* [What this task involves] Only an exact copy of the records, from the line with "Image 2: EM" through the last line, is wanted.

==== Available records ====

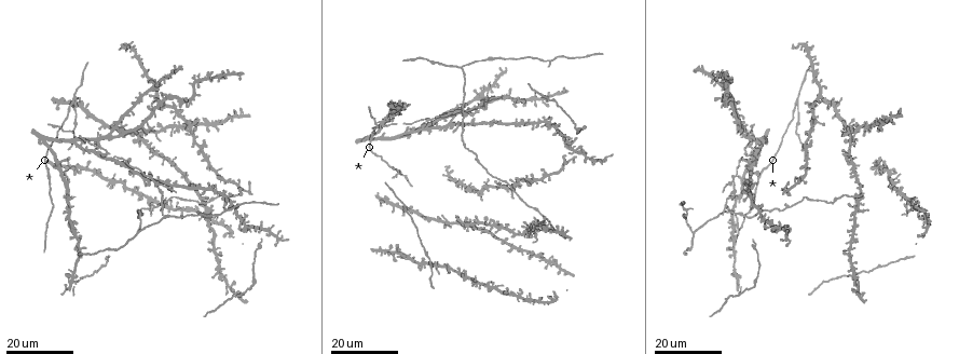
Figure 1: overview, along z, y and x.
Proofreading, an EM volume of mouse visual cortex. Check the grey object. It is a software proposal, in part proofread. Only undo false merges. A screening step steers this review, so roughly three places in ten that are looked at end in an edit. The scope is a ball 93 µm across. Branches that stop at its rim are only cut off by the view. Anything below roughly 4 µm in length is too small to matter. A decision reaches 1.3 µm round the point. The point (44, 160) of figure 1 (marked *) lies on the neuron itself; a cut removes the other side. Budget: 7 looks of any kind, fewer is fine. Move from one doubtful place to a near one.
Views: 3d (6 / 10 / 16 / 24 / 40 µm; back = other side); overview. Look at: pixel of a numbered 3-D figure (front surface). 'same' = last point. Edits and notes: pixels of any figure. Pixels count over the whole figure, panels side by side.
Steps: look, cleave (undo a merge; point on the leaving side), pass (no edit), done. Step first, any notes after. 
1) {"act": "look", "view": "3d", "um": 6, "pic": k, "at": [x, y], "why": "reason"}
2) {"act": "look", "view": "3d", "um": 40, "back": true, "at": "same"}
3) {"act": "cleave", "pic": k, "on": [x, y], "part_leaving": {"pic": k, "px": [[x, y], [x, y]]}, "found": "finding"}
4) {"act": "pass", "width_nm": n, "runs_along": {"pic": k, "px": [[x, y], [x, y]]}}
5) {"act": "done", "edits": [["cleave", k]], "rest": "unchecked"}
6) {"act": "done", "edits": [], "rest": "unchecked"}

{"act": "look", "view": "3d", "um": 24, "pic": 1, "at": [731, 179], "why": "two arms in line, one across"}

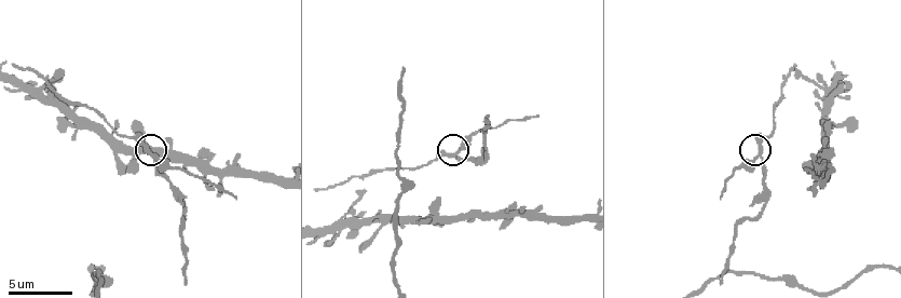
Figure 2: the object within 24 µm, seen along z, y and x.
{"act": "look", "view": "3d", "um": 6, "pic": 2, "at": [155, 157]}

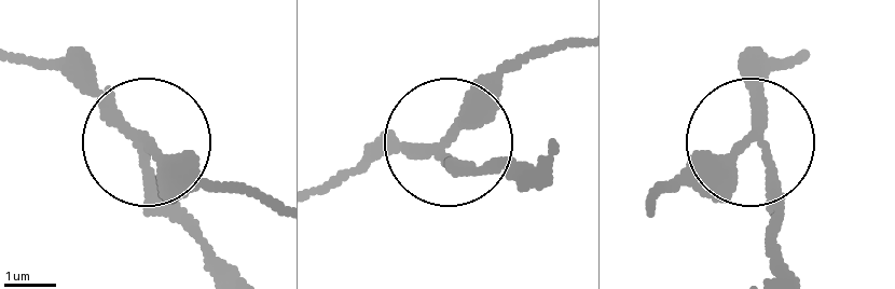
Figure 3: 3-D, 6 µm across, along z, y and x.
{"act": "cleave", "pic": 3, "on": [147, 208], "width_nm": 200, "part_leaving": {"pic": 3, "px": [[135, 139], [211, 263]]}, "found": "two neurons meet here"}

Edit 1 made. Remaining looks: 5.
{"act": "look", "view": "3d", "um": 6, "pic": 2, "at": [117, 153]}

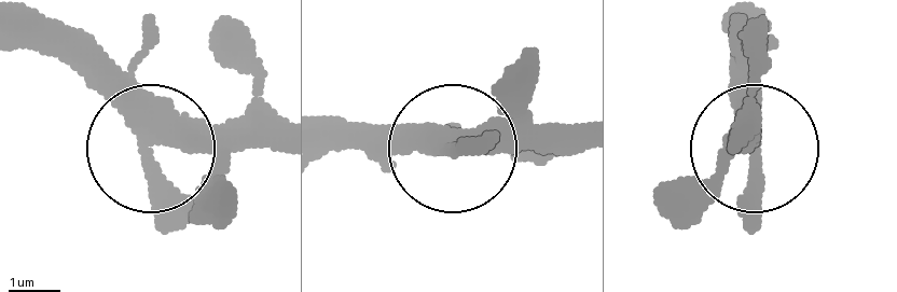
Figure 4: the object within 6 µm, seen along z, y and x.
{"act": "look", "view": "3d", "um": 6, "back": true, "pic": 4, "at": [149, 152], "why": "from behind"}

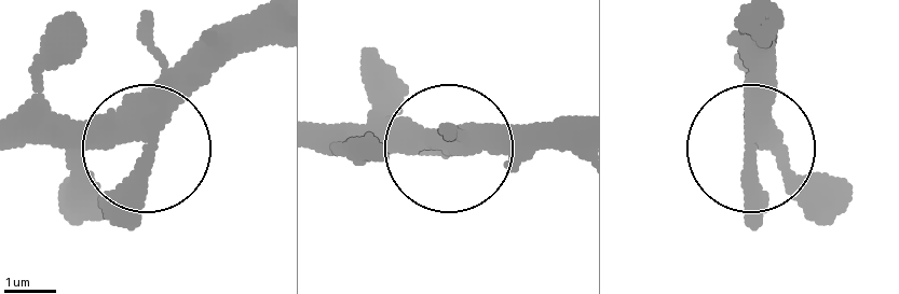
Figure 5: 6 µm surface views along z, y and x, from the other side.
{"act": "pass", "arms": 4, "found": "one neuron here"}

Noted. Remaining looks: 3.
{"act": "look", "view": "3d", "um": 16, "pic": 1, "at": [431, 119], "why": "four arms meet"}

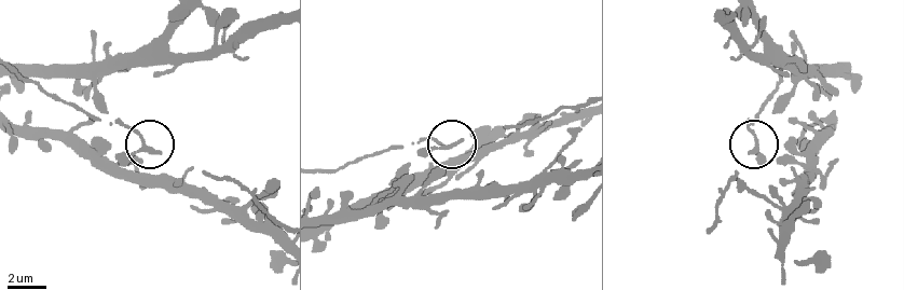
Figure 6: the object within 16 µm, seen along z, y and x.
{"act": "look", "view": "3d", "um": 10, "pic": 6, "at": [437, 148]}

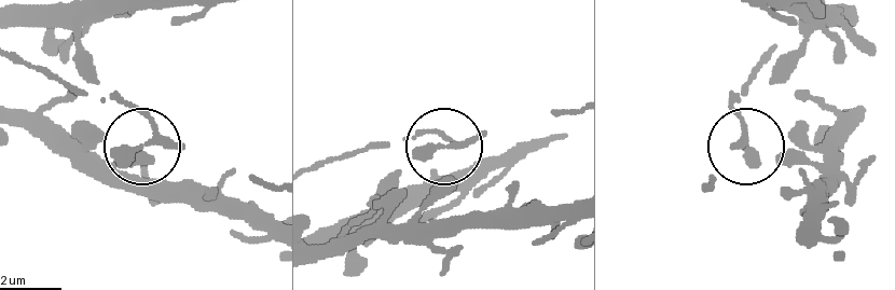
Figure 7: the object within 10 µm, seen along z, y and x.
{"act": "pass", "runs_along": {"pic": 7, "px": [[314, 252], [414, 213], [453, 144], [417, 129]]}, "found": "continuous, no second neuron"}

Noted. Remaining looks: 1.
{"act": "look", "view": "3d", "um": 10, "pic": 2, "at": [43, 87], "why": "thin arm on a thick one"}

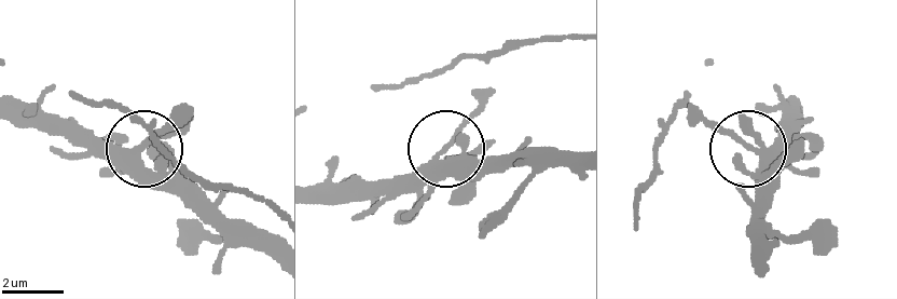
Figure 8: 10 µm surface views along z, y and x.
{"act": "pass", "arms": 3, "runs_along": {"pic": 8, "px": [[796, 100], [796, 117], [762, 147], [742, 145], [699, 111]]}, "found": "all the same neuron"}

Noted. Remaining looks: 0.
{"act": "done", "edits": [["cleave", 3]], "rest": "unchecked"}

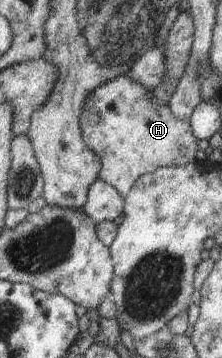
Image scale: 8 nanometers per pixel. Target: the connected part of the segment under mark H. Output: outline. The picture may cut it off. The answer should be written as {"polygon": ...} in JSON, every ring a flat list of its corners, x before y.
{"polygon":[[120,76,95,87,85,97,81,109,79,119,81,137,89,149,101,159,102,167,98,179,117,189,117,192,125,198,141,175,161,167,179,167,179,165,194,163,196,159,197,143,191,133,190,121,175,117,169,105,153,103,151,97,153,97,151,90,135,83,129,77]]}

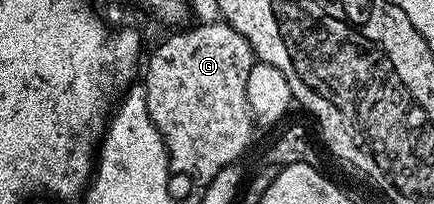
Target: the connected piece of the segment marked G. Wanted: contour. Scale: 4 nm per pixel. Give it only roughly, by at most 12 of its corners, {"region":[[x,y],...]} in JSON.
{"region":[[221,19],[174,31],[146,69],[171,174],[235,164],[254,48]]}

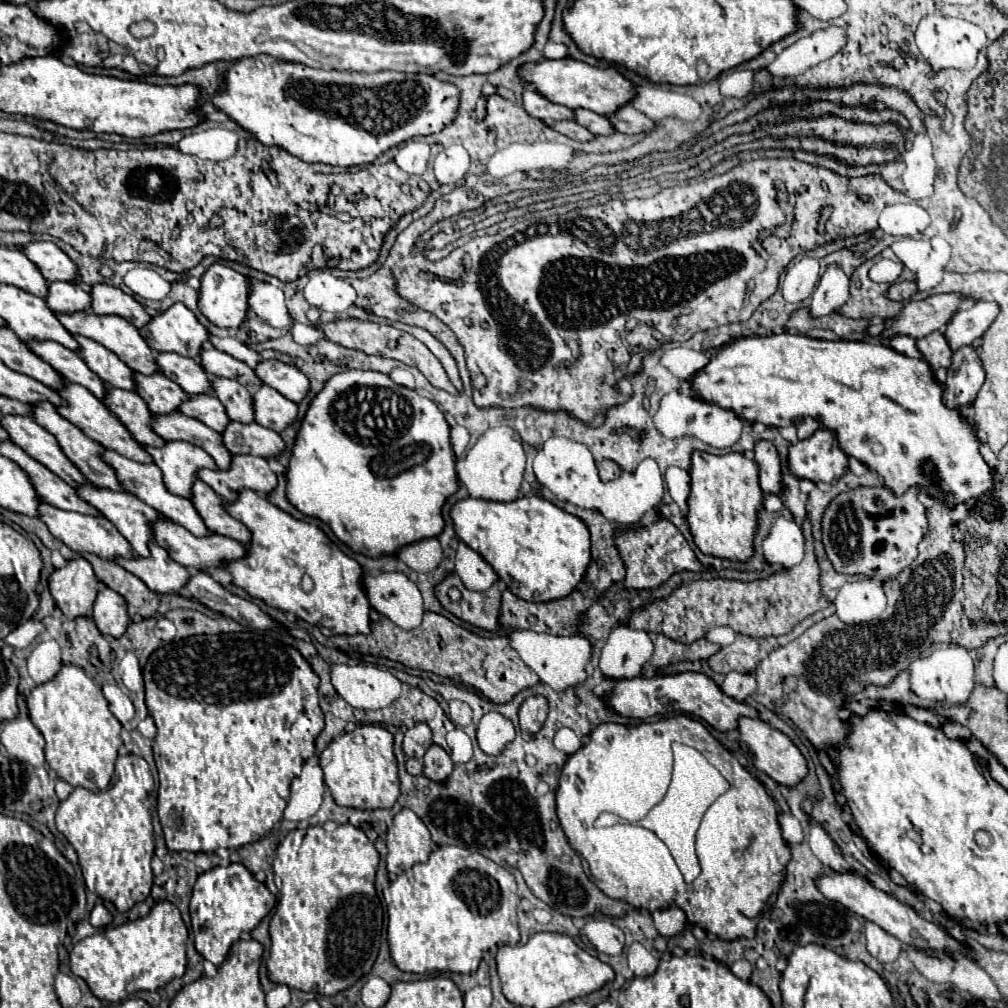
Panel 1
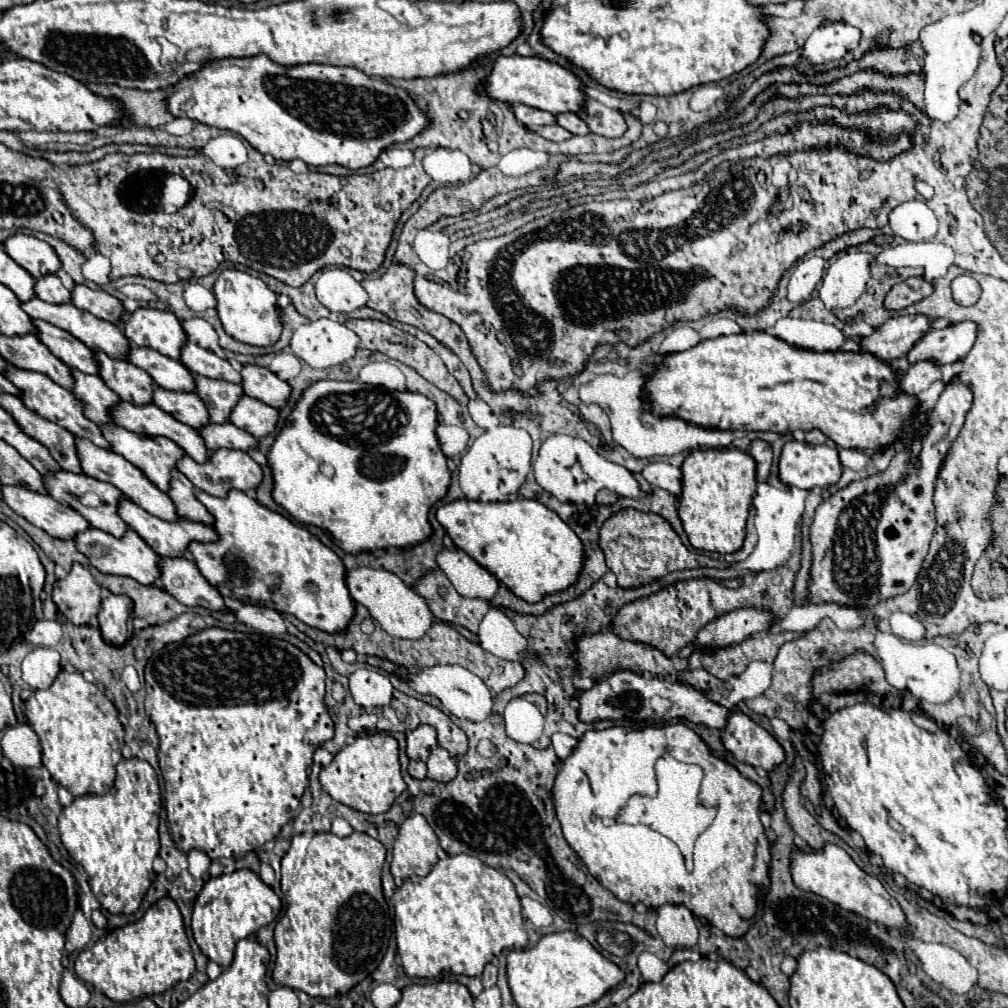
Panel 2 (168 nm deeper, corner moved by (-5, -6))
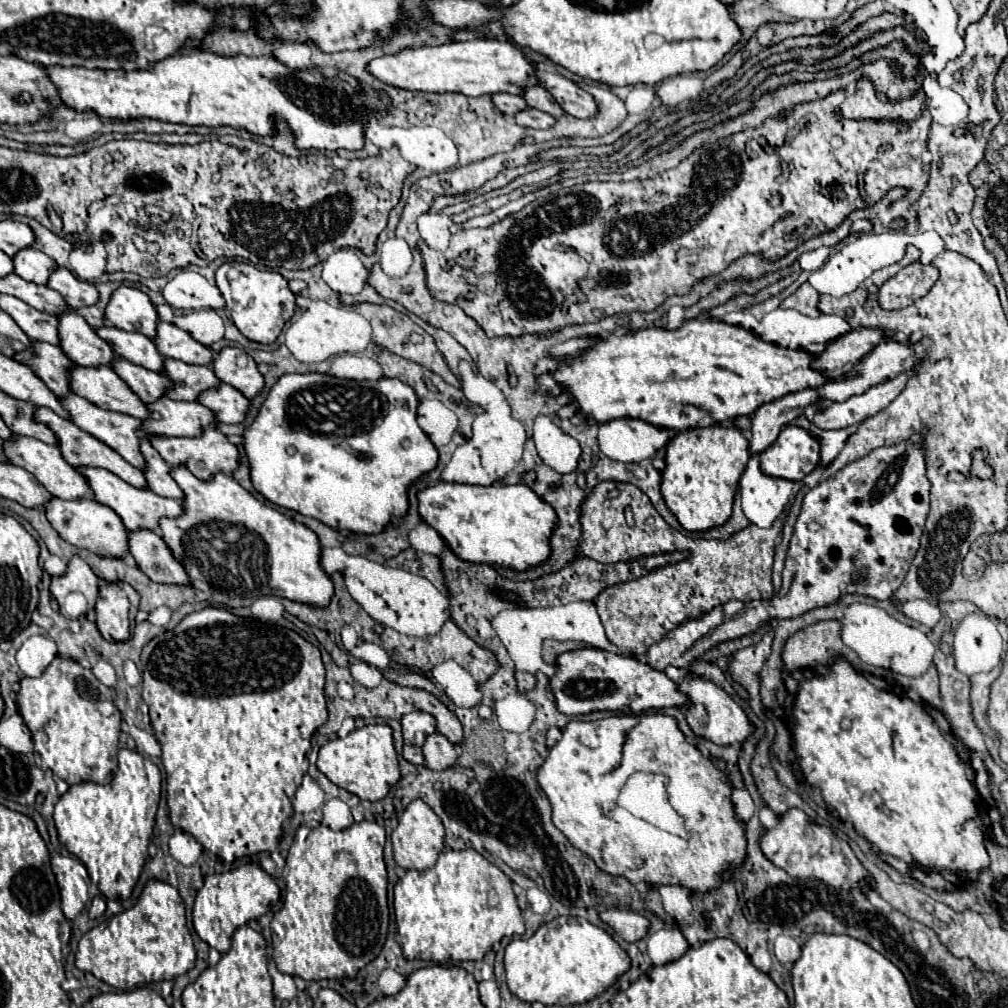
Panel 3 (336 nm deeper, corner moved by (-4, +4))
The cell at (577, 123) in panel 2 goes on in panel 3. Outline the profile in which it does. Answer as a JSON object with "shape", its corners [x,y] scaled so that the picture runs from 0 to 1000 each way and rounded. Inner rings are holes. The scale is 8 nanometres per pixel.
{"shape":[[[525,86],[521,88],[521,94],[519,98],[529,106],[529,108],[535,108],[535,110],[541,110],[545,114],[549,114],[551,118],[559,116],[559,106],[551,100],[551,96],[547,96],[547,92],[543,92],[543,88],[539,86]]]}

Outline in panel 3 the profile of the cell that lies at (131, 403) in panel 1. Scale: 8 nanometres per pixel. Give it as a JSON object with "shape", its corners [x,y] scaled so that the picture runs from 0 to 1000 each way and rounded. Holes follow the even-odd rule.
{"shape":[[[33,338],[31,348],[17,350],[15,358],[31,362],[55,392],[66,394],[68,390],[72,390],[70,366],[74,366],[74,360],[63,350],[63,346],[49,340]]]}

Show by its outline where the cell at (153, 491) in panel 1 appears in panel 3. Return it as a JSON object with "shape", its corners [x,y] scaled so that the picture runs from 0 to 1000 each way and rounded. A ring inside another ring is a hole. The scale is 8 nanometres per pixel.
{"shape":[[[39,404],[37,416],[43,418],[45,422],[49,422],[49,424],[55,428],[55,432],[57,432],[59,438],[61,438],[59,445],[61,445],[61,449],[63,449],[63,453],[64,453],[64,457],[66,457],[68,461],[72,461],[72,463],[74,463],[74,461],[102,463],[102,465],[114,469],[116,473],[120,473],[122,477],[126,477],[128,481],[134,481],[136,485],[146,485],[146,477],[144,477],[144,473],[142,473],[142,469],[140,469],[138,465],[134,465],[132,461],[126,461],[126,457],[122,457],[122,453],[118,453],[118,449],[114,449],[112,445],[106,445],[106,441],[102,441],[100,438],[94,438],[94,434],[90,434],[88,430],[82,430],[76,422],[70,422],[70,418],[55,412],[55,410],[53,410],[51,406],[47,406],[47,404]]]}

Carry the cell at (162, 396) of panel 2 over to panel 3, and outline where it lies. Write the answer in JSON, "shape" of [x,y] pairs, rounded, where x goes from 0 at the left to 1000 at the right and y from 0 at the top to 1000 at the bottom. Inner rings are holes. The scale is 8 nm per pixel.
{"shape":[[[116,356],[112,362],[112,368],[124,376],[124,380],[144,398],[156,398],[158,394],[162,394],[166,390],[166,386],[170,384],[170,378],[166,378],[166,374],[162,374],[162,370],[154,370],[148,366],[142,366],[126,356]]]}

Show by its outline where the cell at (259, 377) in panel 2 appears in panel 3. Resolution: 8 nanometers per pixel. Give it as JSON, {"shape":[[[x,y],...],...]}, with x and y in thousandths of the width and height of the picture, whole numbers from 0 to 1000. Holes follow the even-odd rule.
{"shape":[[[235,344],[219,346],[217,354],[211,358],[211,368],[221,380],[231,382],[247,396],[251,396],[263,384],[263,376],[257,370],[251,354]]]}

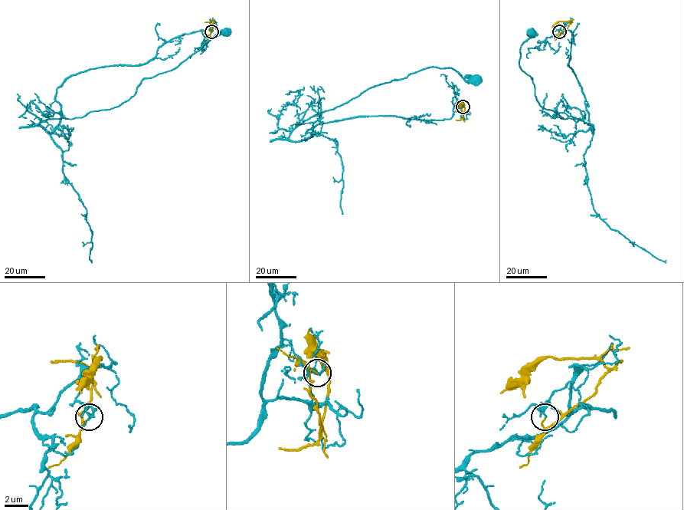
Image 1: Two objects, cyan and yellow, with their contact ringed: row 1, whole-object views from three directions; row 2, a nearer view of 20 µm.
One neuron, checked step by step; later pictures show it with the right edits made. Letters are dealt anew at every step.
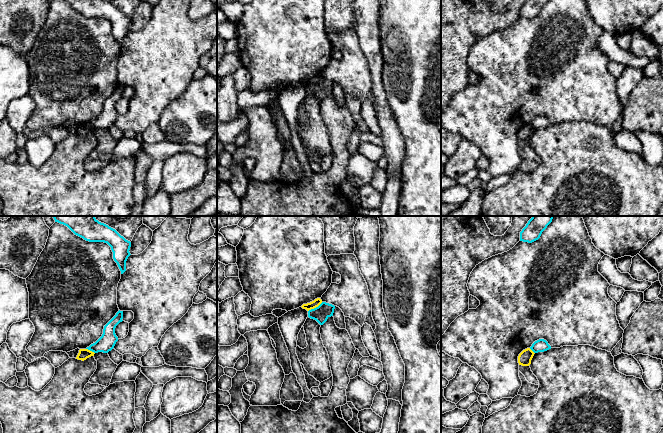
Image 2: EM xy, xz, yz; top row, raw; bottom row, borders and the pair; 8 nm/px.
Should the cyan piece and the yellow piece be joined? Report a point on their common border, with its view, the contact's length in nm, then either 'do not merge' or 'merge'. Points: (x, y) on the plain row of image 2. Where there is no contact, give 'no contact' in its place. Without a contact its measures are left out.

====

* [Exercise result]
Image 2: EM xy, xz, yz; top row, raw; bottom row, borders and the pair; 8 nm/px.
Should the cyan piece and the yellow piece be joined? Report a point on their common border, with its view, the contact's length in nm, then either 'do not merge' or 'merge'. Points: (x, y) on the plain row of image 2. Where there is no contact, give 'no contact' in its place. Without a contact its measures are left out.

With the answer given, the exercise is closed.